- [EXERCISE OBJECTIVE] Rewrite the part of the material that opens with the line containing "country: Sweden" and closes with the line containing "collector number: 33683", putting "place" wherever "locality" appears and leaving everything else unchanged.

[Records drawn from a data source]
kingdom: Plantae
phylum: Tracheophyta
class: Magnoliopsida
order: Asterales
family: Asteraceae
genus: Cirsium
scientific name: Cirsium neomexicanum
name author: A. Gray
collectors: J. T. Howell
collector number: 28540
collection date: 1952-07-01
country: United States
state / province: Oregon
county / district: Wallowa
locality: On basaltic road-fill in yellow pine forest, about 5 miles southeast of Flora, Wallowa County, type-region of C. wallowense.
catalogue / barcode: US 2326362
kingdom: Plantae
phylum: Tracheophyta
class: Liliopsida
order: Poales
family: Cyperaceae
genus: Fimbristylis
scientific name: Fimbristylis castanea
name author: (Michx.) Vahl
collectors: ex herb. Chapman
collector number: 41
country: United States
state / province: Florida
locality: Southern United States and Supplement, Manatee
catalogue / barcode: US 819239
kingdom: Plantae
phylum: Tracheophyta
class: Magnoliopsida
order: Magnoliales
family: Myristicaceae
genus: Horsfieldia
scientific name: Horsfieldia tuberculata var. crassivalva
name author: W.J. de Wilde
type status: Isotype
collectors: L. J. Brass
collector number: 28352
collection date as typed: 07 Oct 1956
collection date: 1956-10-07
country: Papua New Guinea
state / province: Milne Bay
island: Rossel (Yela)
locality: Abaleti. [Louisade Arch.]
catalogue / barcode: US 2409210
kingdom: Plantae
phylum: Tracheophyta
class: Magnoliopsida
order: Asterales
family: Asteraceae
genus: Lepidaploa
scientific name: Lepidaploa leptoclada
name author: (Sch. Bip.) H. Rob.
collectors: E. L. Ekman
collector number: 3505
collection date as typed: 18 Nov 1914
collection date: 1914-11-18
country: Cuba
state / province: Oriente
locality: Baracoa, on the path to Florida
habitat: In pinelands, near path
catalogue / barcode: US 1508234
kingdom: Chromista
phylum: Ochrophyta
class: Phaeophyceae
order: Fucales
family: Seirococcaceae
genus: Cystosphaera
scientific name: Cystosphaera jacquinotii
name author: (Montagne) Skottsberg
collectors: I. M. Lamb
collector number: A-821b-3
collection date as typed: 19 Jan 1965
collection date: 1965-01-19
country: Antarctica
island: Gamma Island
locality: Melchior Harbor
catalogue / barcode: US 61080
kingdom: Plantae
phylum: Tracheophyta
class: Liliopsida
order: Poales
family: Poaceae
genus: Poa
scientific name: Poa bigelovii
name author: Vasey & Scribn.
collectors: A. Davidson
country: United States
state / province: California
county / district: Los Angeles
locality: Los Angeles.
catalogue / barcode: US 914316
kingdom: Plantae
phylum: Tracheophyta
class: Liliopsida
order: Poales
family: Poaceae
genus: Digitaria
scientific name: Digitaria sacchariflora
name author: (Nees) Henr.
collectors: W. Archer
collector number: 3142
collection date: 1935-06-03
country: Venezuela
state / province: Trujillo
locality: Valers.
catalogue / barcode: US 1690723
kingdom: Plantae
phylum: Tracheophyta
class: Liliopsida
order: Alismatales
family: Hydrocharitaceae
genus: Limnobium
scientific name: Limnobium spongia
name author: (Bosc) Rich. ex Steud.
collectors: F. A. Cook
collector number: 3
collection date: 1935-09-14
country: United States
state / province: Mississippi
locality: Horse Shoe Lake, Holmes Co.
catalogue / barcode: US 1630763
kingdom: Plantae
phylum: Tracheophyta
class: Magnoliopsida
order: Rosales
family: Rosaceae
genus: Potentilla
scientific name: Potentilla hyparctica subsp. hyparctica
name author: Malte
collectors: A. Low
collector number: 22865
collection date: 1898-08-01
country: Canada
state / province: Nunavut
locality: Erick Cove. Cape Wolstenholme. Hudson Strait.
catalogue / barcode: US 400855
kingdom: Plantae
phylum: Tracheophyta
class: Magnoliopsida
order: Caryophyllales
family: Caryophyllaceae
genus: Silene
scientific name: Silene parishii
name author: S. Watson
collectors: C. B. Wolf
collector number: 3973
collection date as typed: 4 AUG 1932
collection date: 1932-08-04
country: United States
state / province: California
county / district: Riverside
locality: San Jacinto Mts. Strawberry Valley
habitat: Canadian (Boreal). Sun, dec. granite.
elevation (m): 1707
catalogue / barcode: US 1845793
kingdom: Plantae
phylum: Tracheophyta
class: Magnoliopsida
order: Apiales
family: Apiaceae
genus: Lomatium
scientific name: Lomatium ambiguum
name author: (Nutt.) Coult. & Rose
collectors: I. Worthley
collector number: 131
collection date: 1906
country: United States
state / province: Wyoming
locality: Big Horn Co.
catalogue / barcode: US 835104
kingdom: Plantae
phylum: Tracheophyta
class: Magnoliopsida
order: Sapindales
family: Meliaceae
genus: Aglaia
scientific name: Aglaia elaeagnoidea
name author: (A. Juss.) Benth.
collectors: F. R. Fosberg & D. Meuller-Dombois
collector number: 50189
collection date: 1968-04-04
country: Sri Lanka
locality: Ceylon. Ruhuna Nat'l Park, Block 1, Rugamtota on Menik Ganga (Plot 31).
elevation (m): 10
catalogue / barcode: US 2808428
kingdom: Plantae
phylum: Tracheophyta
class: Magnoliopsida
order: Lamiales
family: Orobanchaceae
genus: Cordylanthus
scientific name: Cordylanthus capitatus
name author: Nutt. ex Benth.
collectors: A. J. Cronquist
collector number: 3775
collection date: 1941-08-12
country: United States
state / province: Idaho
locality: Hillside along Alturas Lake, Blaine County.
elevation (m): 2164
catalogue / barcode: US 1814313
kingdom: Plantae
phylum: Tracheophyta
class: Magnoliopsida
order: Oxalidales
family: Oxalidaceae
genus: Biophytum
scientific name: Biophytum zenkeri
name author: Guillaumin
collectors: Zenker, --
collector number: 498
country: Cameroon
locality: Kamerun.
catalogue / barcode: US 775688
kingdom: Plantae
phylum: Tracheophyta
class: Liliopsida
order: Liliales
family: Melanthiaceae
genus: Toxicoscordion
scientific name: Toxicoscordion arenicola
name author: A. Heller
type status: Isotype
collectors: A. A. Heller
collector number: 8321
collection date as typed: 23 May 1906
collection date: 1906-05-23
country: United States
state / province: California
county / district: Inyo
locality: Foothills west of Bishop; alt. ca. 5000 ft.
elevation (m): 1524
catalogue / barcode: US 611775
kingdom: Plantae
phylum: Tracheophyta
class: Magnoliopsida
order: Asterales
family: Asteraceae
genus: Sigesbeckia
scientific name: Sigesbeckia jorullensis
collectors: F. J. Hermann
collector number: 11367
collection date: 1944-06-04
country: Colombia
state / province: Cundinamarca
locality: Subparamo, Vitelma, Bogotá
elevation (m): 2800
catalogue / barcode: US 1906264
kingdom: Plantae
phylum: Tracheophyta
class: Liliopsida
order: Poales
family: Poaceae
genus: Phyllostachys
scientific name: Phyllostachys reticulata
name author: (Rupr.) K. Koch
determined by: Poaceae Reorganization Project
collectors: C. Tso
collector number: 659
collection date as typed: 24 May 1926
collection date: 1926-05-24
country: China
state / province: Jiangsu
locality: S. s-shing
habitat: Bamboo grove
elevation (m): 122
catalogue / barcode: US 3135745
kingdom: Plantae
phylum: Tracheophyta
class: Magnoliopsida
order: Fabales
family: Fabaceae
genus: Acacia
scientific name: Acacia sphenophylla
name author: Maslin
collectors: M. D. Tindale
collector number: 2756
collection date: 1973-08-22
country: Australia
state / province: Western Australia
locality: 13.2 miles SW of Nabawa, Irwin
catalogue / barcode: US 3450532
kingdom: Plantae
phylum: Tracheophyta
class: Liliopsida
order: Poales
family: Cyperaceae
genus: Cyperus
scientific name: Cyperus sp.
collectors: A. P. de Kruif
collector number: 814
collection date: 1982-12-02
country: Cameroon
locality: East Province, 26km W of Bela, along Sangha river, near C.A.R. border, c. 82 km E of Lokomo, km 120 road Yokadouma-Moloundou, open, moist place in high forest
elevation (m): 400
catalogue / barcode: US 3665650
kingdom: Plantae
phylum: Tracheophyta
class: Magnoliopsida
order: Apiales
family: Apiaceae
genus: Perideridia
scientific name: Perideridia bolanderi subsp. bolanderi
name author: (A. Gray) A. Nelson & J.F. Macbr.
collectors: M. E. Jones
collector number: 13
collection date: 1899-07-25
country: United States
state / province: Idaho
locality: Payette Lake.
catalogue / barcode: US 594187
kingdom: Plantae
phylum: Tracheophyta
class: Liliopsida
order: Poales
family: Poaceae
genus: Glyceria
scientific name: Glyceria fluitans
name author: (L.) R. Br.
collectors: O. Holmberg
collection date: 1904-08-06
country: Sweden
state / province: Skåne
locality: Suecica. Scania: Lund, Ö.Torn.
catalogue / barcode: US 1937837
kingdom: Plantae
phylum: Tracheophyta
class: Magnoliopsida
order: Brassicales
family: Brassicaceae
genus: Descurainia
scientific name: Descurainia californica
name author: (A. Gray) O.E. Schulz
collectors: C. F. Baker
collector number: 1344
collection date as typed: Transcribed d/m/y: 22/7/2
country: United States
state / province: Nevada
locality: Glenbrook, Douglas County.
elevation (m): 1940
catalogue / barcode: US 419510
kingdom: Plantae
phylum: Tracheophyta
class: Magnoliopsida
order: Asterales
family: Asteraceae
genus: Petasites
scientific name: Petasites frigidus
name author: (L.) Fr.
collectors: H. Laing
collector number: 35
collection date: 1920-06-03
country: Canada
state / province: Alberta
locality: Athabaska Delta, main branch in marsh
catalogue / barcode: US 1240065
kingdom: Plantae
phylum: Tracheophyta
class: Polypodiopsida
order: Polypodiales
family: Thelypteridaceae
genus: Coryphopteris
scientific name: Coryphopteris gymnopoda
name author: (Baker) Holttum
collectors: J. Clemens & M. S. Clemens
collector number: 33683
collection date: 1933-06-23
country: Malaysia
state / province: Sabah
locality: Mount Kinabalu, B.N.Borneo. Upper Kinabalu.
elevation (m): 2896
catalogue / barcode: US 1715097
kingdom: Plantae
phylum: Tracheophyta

- [THE SOLUTION]
country: Sweden
state / province: Skåne
place: Suecica. Scania: Lund, Ö.Torn.
catalogue / barcode: US 1937837
kingdom: Plantae
phylum: Tracheophyta
class: Magnoliopsida
order: Brassicales
family: Brassicaceae
genus: Descurainia
scientific name: Descurainia californica
name author: (A. Gray) O.E. Schulz
collectors: C. F. Baker
collector number: 1344
collection date as typed: Transcribed d/m/y: 22/7/2
country: United States
state / province: Nevada
place: Glenbrook, Douglas County.
elevation (m): 1940
catalogue / barcode: US 419510
kingdom: Plantae
phylum: Tracheophyta
class: Magnoliopsida
order: Asterales
family: Asteraceae
genus: Petasites
scientific name: Petasites frigidus
name author: (L.) Fr.
collectors: H. Laing
collector number: 35
collection date: 1920-06-03
country: Canada
state / province: Alberta
place: Athabaska Delta, main branch in marsh
catalogue / barcode: US 1240065
kingdom: Plantae
phylum: Tracheophyta
class: Polypodiopsida
order: Polypodiales
family: Thelypteridaceae
genus: Coryphopteris
scientific name: Coryphopteris gymnopoda
name author: (Baker) Holttum
collectors: J. Clemens & M. S. Clemens
collector number: 33683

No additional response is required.